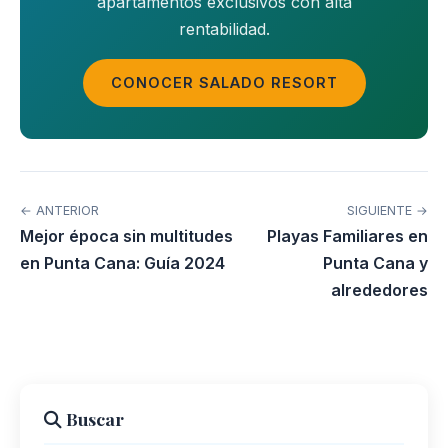
apartamentos exclusivos con alta
rentabilidad.
CONOCER SALADO RESORT
← ANTERIOR
SIGUIENTE →
Mejor época sin multitudes
Playas Familiares en
en Punta Cana: Guía 2024
Punta Cana y
alrededores
Buscar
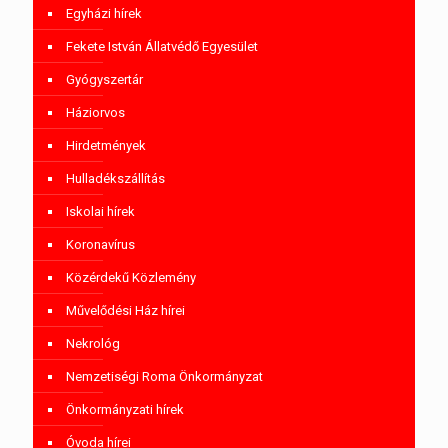
Egyházi hírek
Fekete István Állatvédő Egyesület
Gyógyszertár
Háziorvos
Hirdetmények
Hulladékszállítás
Iskolai hírek
Koronavírus
Közérdekű Közlemény
Művelődési Ház hírei
Nekrológ
Nemzetiségi Roma Önkormányzat
Önkormányzati hírek
Óvoda hírei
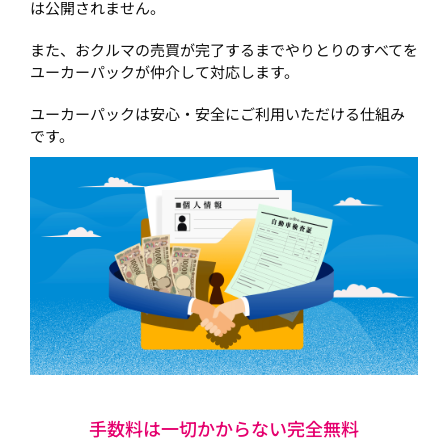
は公開されません。
また、おクルマの売買が完了するまでやりとりのすべてを
ユーカーパックが仲介して対応します。
ユーカーパックは安心・安全にご利用いただける仕組み
です。
手数料は一切かからない完全無料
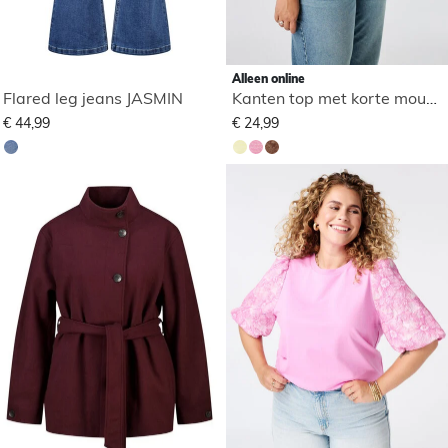
Alleen online
Flared leg jeans JASMIN
Kanten top met korte mouwen
€ 44,99
€ 24,99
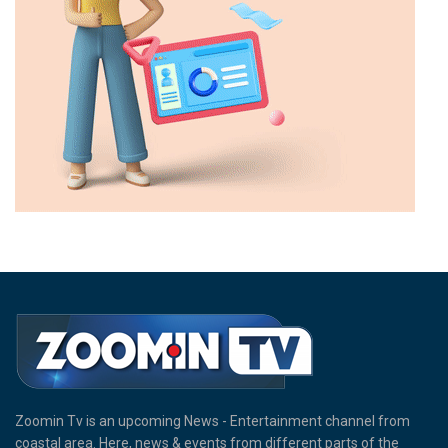
Zoomin Tv is an upcoming News - Entertainment channel from
coastal area. Here, news & events from different parts of the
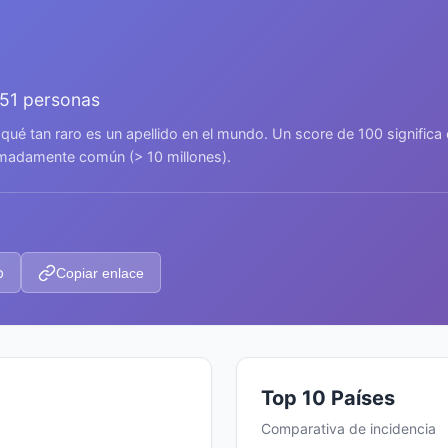
051 personas
 qué tan raro es un apellido en el mundo. Un score de 100 signific
remadamente común (> 10 millones).
p
Copiar enlace
Top 10 Países
Comparativa de incidencia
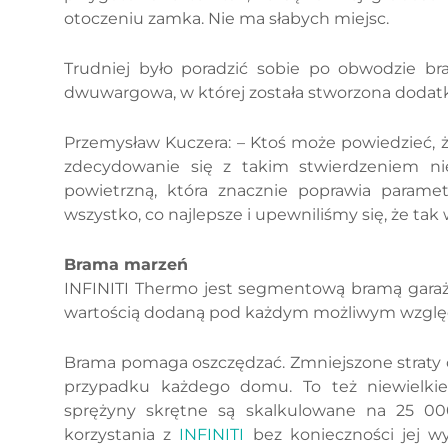
otoczeniu zamka. Nie ma słabych miejsc.
Trudniej było poradzić sobie po obwodzie br
dwuwargowa, w której została stworzona dodat
Przemysław Kuczera: – Ktoś może powiedzieć, 
zdecydowanie się z takim stwierdzeniem 
powietrzną, która znacznie poprawia parame
wszystko, co najlepsze i upewniliśmy się, że tak w
Brama marzeń
INFINITI Thermo jest segmentową bramą garażo
wartością dodaną pod każdym możliwym wzgl
Brama pomaga oszczędzać. Zmniejszone straty ci
przypadku każdego domu. To też niewielkie
sprężyny skrętne są skalkulowane na 25 000 
korzystania z
INFINITI
bez konieczności jej w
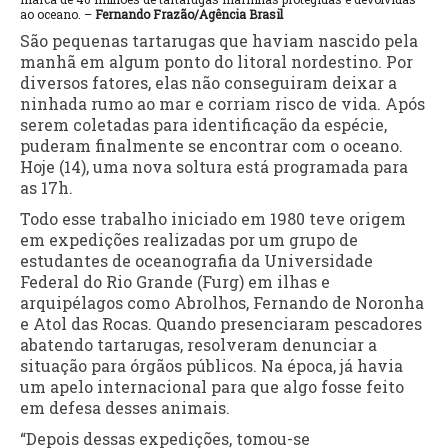
ao oceano. –
Fernando Frazão/Agência Brasil
São pequenas tartarugas que haviam nascido pela
manhã em algum ponto do litoral nordestino. Por
diversos fatores, elas não conseguiram deixar a
ninhada rumo ao mar e corriam risco de vida. Após
serem coletadas para identificação da espécie,
puderam finalmente se encontrar com o oceano.
Hoje (14), uma nova soltura está programada para
as 17h.
Todo esse trabalho iniciado em 1980 teve origem
em expedições realizadas por um grupo de
estudantes de oceanografia da Universidade
Federal do Rio Grande (Furg) em ilhas e
arquipélagos como Abrolhos, Fernando de Noronha
e Atol das Rocas. Quando presenciaram pescadores
abatendo tartarugas, resolveram denunciar a
situação para órgãos públicos. Na época, já havia
um apelo internacional para que algo fosse feito
em defesa desses animais.
“Depois dessas expedições, tomou-se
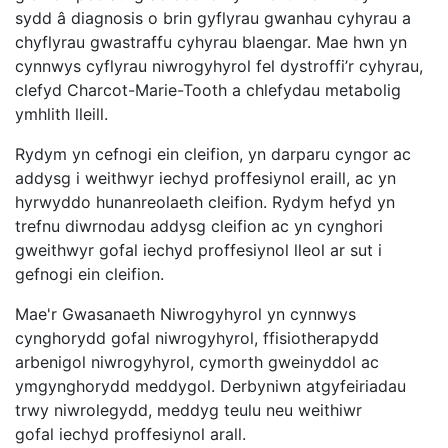
sydd â diagnosis o brin gyflyrau gwanhau cyhyrau a
chyflyrau gwastraffu cyhyrau blaengar. Mae hwn yn
cynnwys cyflyrau niwrogyhyrol fel dystroffi’r cyhyrau,
clefyd Charcot-Marie-Tooth a chlefydau metabolig
ymhlith lleill.
Rydym yn cefnogi ein cleifion, yn darparu cyngor ac
addysg i weithwyr iechyd proffesiynol eraill, ac yn
hyrwyddo hunanreolaeth cleifion. Rydym hefyd yn
trefnu diwrnodau addysg cleifion ac yn cynghori
gweithwyr gofal iechyd proffesiynol lleol ar sut i
gefnogi ein cleifion.
Mae'r Gwasanaeth Niwrogyhyrol yn cynnwys
cynghorydd gofal niwrogyhyrol, ffisiotherapydd
arbenigol niwrogyhyrol, cymorth gweinyddol ac
ymgynghorydd meddygol. Derbyniwn atgyfeiriadau
trwy niwrolegydd, meddyg teulu neu weithiwr
gofal iechyd proffesiynol arall.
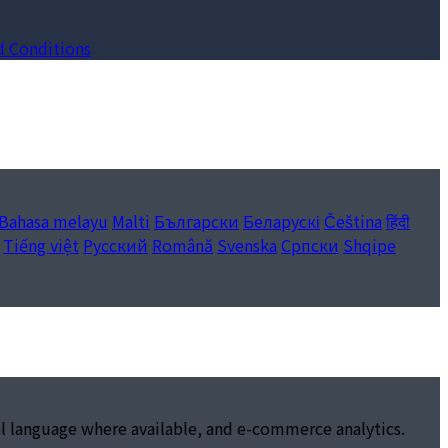
d Conditions
Bahasa melayu
Malti
Български
Беларускі
Čeština
हिंदी
Tiếng việt
Русский
Română
Svenska
Српски
Shqipe
al language where available, and e-commerce analytics.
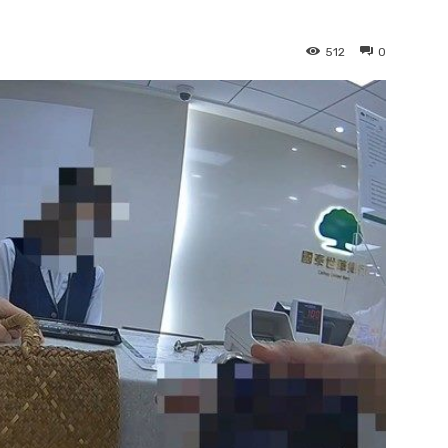
512
0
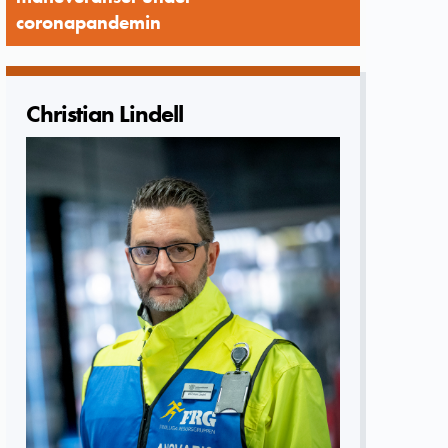
coronapandemin
Christian Lindell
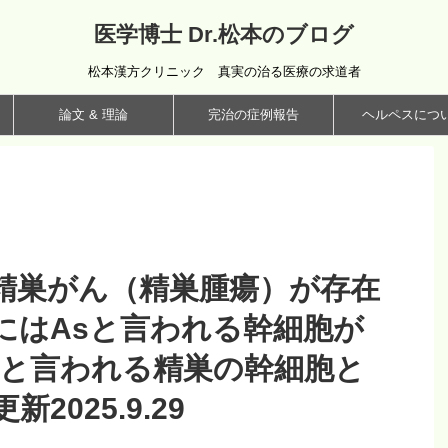
医学博士 Dr.松本のブログ
松本漢方クリニック 真実の治る医療の求道者
論文 & 理論
完治の症例報告
ヘルペスにつ
精巣がん（精巣腫瘍）が存在
にはAsと言われる幹細胞が
sと言われる精巣の幹細胞と
025.9.29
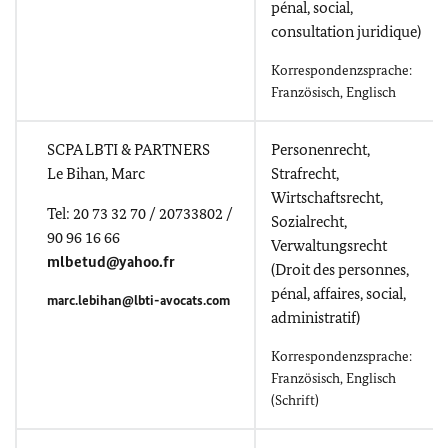
pénal, social,
consultation juridique)
Korrespondenzsprache:
Französisch, Englisch
SCPA LBTI & PARTNERS
Personenrecht,
Le Bihan, Marc
Strafrecht,
Wirtschaftsrecht,
Tel: 20 73 32 70 / 20733802 /
Sozialrecht,
90 96 16 66
Verwaltungsrecht
mlbetud@yahoo.fr
(Droit des personnes,
pénal, affaires, social,
marc.le
bihan@lbti-avocats.com
administratif)
Korrespondenzsprache:
Französisch, Englisch
(Schrift)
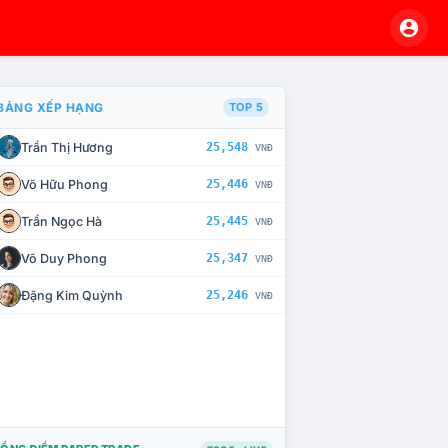
BẢNG XẾP HẠNG
TOP 5
Trần Thị Hương
25,548
VNĐ
À CHẾ TÀI XỬ LÝ VI PHẠM
Võ Hữu Phong
25,446
VNĐ
Trần Ngọc Hà
25,445
VNĐ
Võ Duy Phong
25,347
VNĐ
Đặng Kim Quỳnh
25,246
VNĐ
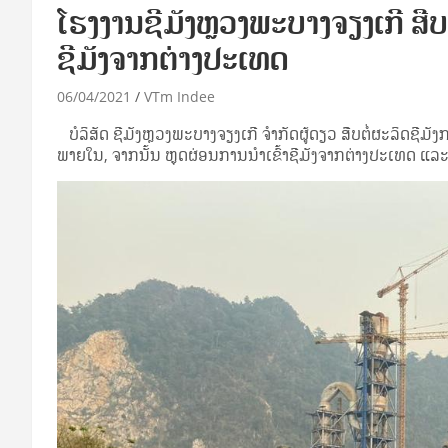
​ໂຮງ​ງານ​ຊີ​ມັງຫຼວງພະບາງຈຽງເກີ ສືບ
ຊີມັງຈາກຕ່າງປະເທດ
06/04/2021
VTm Indee
ບໍລິສັດ ຊີມັງຫຼວງພະບາງຈຽງເກີ ຈໍາກັດຜູ້ດຽວ ສືບ​ຕໍ່​ຜະ​ລິດ​ຊີ​ມັ
ພາຍໃນ, ຈາກນັ້ນ ຫຼຸດຜ່ອນການນໍາເຂົ້າຊີມັງຈາກຕ່າງປະເທດ ແ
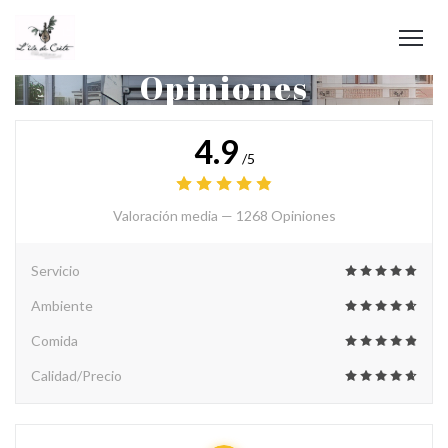
Opiniones
4.9
/5
Valoración media —
1268 Opiniones
Servicio
Ambiente
Comida
Calidad/Precio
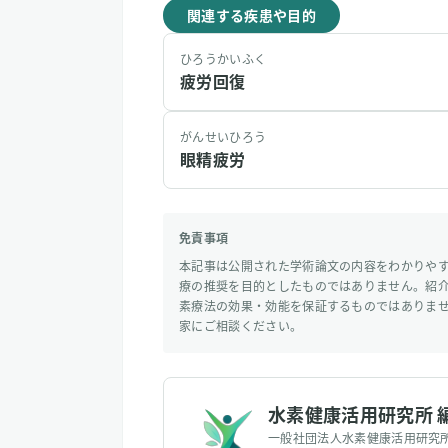
関連する疾患や目的
ひろうかいふく
疲労回復
がんせいひろう
眼精疲労
免責事項
本記事は公開された学術論文の内容をわかりや
療の推奨を目的としたものではありません。紹
素療法の効果・効能を保証するものではありま
家にご相談ください。
水素健康活用研究所 
一般社団法人水素健康活用研究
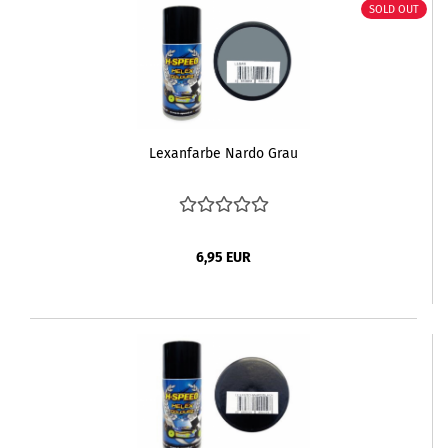
SOLD OUT
Lexanfarbe Nardo Grau
6,95 EUR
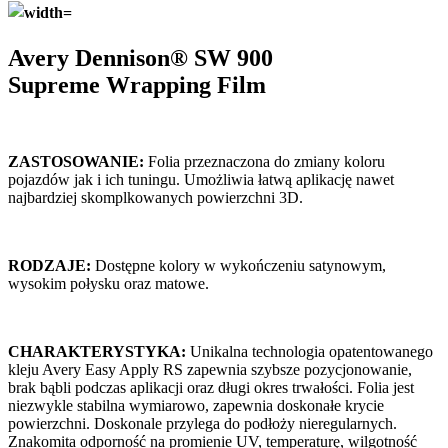
Avery Dennison® SW 900
Supreme
Wrapping Film
ZASTOSOWANIE:
Folia przeznaczona do zmiany koloru
pojazdów jak i ich tuningu. Umożliwia łatwą aplikację nawet
najbardziej skomplkowanych powierzchni 3D.
RODZAJE:
Dostępne kolory w wykończeniu satynowym,
wysokim połysku oraz matowe.
CHARAKTERYSTYKA:
Unikalna technologia opatentowanego
kleju Avery Easy Apply RS zapewnia szybsze pozycjonowanie,
brak bąbli podczas aplikacji oraz długi okres trwałości. Folia jest
niezwykle stabilna wymiarowo, zapewnia doskonałe krycie
powierzchni. Doskonale przylega do podłoży nieregularnych.
Znakomita odporność na promienie UV, temperaturę, wilgotność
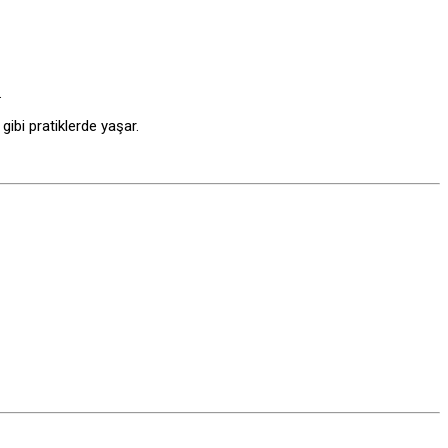
.
ibi pratiklerde yaşar.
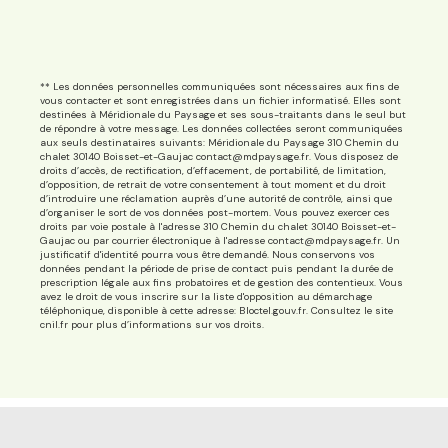
** Les données personnelles communiquées sont nécessaires aux fins de
vous contacter et sont enregistrées dans un fichier informatisé. Elles sont
destinées à Méridionale du Paysage et ses sous-traitants dans le seul but
de répondre à votre message. Les données collectées seront communiquées
aux seuls destinataires suivants: Méridionale du Paysage 310 Chemin du
chalet 30140 Boisset-et-Gaujac contact@mdpaysage.fr. Vous disposez de
droits d’accès, de rectification, d’effacement, de portabilité, de limitation,
d’opposition, de retrait de votre consentement à tout moment et du droit
d’introduire une réclamation auprès d’une autorité de contrôle, ainsi que
d’organiser le sort de vos données post-mortem. Vous pouvez exercer ces
droits par voie postale à l'adresse 310 Chemin du chalet 30140 Boisset-et-
Gaujac ou par courrier électronique à l'adresse contact@mdpaysage.fr. Un
justificatif d'identité pourra vous être demandé. Nous conservons vos
données pendant la période de prise de contact puis pendant la durée de
prescription légale aux fins probatoires et de gestion des contentieux. Vous
avez le droit de vous inscrire sur la liste d'opposition au démarchage
téléphonique, disponible à cette adresse:
Bloctel.gouv.fr
. Consultez le site
cnil.fr pour plus d’informations sur vos droits.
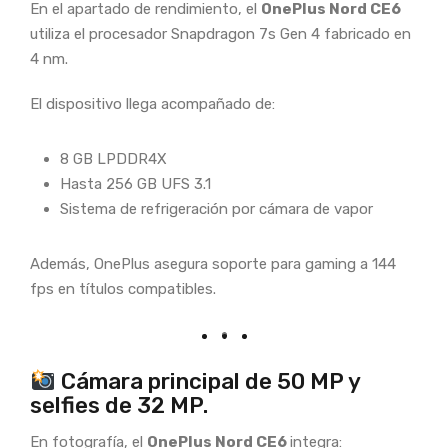
En el apartado de rendimiento, el
OnePlus Nord CE6
utiliza el procesador Snapdragon 7s Gen 4 fabricado en
4 nm.
El dispositivo llega acompañado de:
8 GB LPDDR4X
Hasta 256 GB UFS 3.1
Sistema de refrigeración por cámara de vapor
Además, OnePlus asegura soporte para gaming a 144
fps en títulos compatibles.
Cámara principal de 50 MP y
selfies de 32 MP.
En fotografía, el
OnePlus Nord CE6
integra:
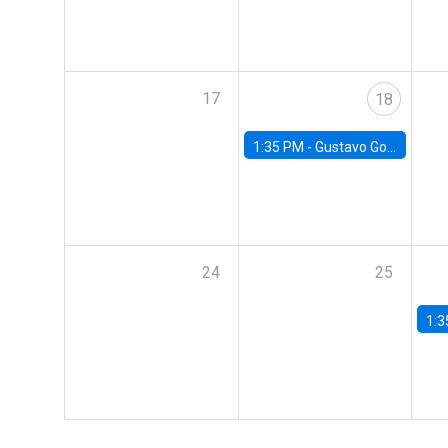
17
18
1:35 PM -
Gustavo González, Banco Central de Chile
24
25
1:3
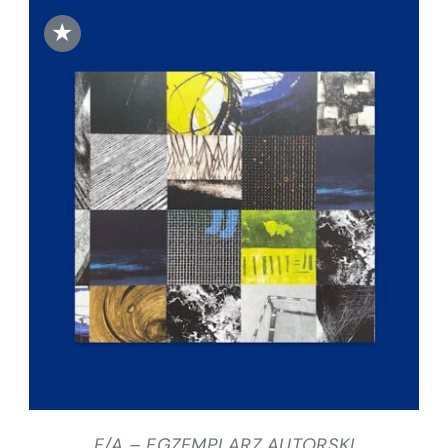
★
DODAJ DO KOSZYKA
/
SZCZEGÓŁY
E/A – EGZEMPLARZ AUTORSKI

++++++++++++++++++++

■ Request: Please rewrite the lines from the one containing "Avery Dennison® SW 900" up to and including the one containing "ibi pratiklerde yaşar.", replacing "Folia" with "Powłoka" and keeping everything else the same. Give only those lines, leaving out the pictures.

■ Solution below:
Avery Dennison® SW 900
Supreme
Wrapping Film
ZASTOSOWANIE:
Powłoka przeznaczona do zmiany koloru
pojazdów jak i ich tuningu. Umożliwia łatwą aplikację nawet
najbardziej skomplkowanych powierzchni 3D.
RODZAJE:
Dostępne kolory w wykończeniu satynowym,
wysokim połysku oraz matowe.
CHARAKTERYSTYKA:
Unikalna technologia opatentowanego
kleju Avery Easy Apply RS zapewnia szybsze pozycjonowanie,
brak bąbli podczas aplikacji oraz długi okres trwałości. Powłoka jest
niezwykle stabilna wymiarowo, zapewnia doskonałe krycie
powierzchni. Doskonale przylega do podłoży nieregularnych.
Znakomita odporność na promienie UV, temperaturę, wilgotność
.
ibi pratiklerde yaşar.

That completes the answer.